I am trying to use Mahout to do some analysis on the term vectors stored in my Solr/Lucene index. Unfortunately, it seems that the latest Mahout release is behind the latest Solr/Lucene release.
My Solr/Lucene installation is 4.10.3. As far as I can tell, the latest Mahout release (1.0) expects Lucene indexes at version 4.6.1.
When I run mahout lucene.vector
I get the error:
Exception in thread "main" org.apache.lucene.index.IndexFormatTooNewException: Format version is not supported (resource: MMapIndexInput(path="/path/to/data/index/segments.gen")): -3 (needs to be between -2 and -2)
I have tried two things so far to tackle this problem:
First, I edited my solrconfig.xml file to say:
<luceneMatchVersion>4.6.1</luceneMatchVersion>
delete my indexed data, and built a clean index from the original documents. This has done nothing to fix the error.

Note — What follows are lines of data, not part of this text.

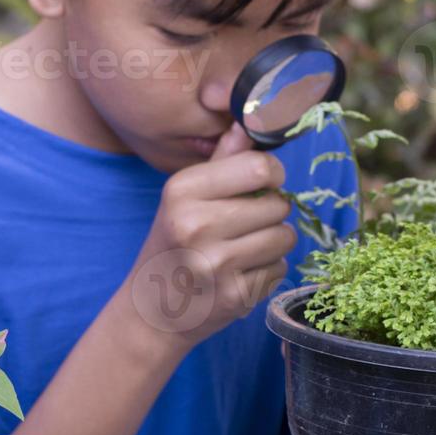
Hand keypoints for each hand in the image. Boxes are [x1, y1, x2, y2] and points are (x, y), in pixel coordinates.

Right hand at [122, 122, 294, 349]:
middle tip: (246, 225)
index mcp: (182, 192)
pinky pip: (280, 269)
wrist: (151, 312)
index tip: (264, 183)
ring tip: (244, 249)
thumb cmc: (171, 246)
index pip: (259, 167)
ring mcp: (216, 264)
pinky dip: (267, 271)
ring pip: (284, 237)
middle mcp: (196, 226)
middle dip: (271, 212)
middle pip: (278, 204)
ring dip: (273, 242)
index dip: (272, 174)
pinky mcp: (235, 295)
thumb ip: (220, 161)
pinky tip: (240, 274)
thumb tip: (249, 122)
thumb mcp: (182, 199)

So secondly, I tried to change the lucene.version
in the Mahout pom.xml file to 4.10.3 and recompile the binary to see if the capabilities had been added yet. I knew this was unlikely to work, but tried anyway.
My question is, how do I appropriately change the Lucene version that Solr uses for writing index files if it is not the above luceneMatchVersion setting in solrconfig.xml?